« Sans la boussole masculine, la femme est castratrice » I « L’homme tue et la femme rend fou » cité dans une chronique au Maroc !

C’est le journaliste et auteur marocain, Mohamed Samdi qui cite le livre de Philippe de Vulpillières, « L’homme tue et la femme rend fou », dans une chronique intitulée : « Tout est permis mais rien n’est possible » (formule elle-même attribuée au sociologue et philosophe français Michel Clouscard) en page 21 de l'hebdomadaire marocain MILAFAT TADLA 24 (N°402, octobre 2018) et dont vous pouvez retrouver l’intégralité ici.

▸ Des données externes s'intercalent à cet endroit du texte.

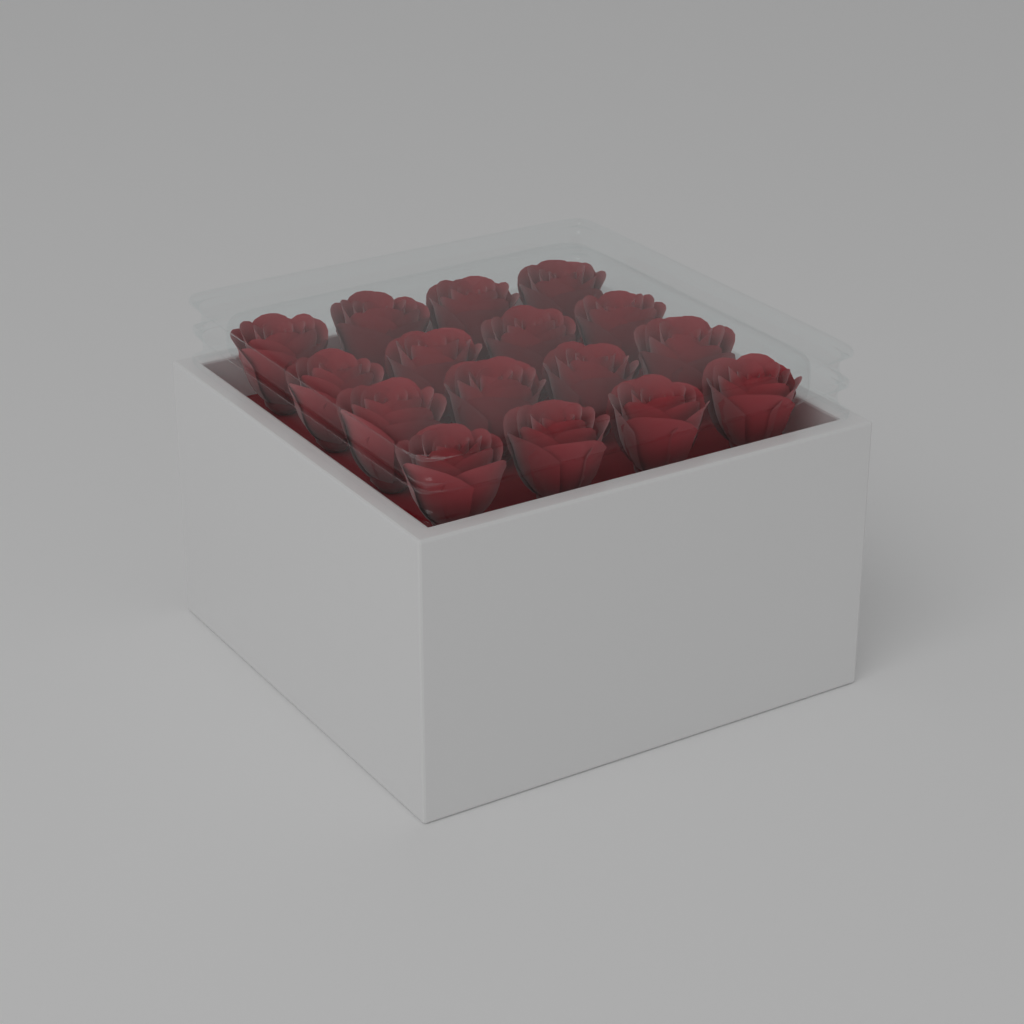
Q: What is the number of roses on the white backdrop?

« En vérité, « l'homme tue et la femme rend fou », comme l'a si bien formulé Philippe De Vulpillières dans son livre, car la destructivité masculine est physique alors que la destructivité féminine est psychique. La femme dispose d'une boussole morale physique (sa beauté, la femme étant un être esthétique) dont ne dispose pas l'homme. L'homme dispose d'une boussole morale psychique (sa quête de vérité et de justice, l'homme étant un être productif) dont ne dispose pas la femme. Le rôle de la mère est d'aiguiller la famille vers la beauté, la paix et l'amour et le rôle du père de montrer la voie vers l'équité, l'ordre et le divin. Sans la boussole féminine, l'homme est un assassin. Sans la boussole masculine, la femme est castratrice, méprisante et mauvaise et au règne du féminisme correspondra le règne de la prostituée de Babylone. Si je parle de l'ère de la prostituée de Babylone, c'est que depuis le « Peace & Love » (deux concepts féminins par excellence) de Woodstock et sous les effets combinés de la télévision et du passage au libéralisme libertaire, la violence psychique féminine occidentale, dépourvue de sa boussole masculine, a signé un pacte avec Mammon pour l'avènement de la partouze totale. »
- Mohamed Samdi
MILAFAT TADLA 24. Maroc (N°402, octobre 2018, p. 21).